An example of the ”bag-of-words” behavior exhibited by previous 3D grounding methods. When the text query is simple, the grounding results are fairly accurate, but when the text query is compounded with some landmarks as referential expression (e.g., “chair between the window and the table”), additional items/areas are highlighted, which is undesirable. This happens because previous methods tend to treat the text query as a “bag of words,” failing to decompose the semantic structures of the text. This example is taken from OpenScene (https://pengsongyou.github.io/openscene).

This tendency to identify all the labels in a given prompt is known as the “bag of words” effect, which limits the utility of these tools in locating specific objects. Applying an LLM is a highly effective solution to this problem.
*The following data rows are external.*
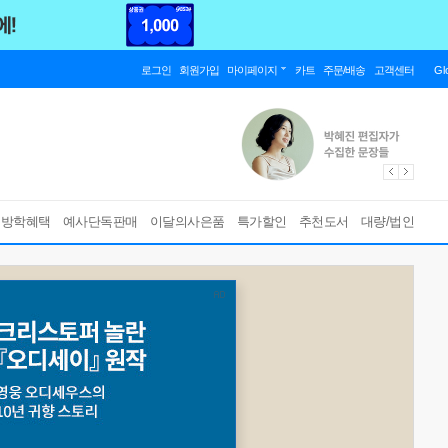
로그인
회원가입
마이페이지
카트
주문/배송
고객센터
Gl
름방학혜택
예사단독판매
이달의사은품
특가할인
추천도서
대량/법인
“LLMs are very flexible and good at understanding natural language,” said Yang. “They also have strong general knowledge concerning the size and volume of different objects, and so can better filter out potential false positives.”

In addition to their ability to understand user prompts and identify objects with accuracy, LLMs demonstrate exceptional performance on spatial reasoning tasks, further enhancing their usefulness in navigating 3D spaces.

“If you ask the model to locate the chair between the window and the dining table, it both understands what you’re asking for and can locate the precise object you want by analyzing the XYZ coordinates of the space.”

To use LLM-Grounder, the user first needs a 3D scan of the desired space, a task that can be easily accomplished using the camera on any smartphone, or via a robot exploring and scanning the room. This scan is then run through existing software that will develop a 3D point cloud, or mesh, of the space.

LLM-Grounder adds another layer to these tools, overcoming imprecisions and limitations demonstrated by previous grounding techniques. It thus allows users to essentially interact in a natural way with a 3D scene through an LLM.

In this way, LLM-Grounder, when added to existing grounding techniques, is a versatile and accurate tool that responds intelligently to user requests and functions in virtually any 3D space. 

For instance, to return to our first example, if you were to tell LLM-Grounder you were hungry and wanted something to eat, the tool would not only understand what you were asking, but would also be able to reason logically about how to resolve your request and locate the solution within a 3D space accurately.

“In addition to enabling more accurate 3D grounding, LLM-Grounder is designed to be flexible,” said Yang. “It doesn’t require the same rigid language that you see with existing home virtual systems like Google Home or Alexa.”

This combination of an adaptable LLM with prior 3D grounding technologies is a step forward in the development of more intuitive and responsive household virtual agents and robots. 

“The latest developments in AI technology and LLMs especially have translated into much stronger language comprehension and grounding capabilities,” said Yang. “Leveraging these abilities, LLM-Grounder enables smooth, natural, and multi-term dialogue with the user, making it more user-friendly and convenient.”

With the development of LLMs accelerating at a rapid pace, this is only the beginning for such applications, and there are certainly further improvements to be made. That said, LLM-Grounder serves as a strong example of the potential for LLMs to transform AI technology.

“This work provides a unique baseline for exciting advancements in the future,” said Chai, “and we are looking forward to seeing where these developments can take us.”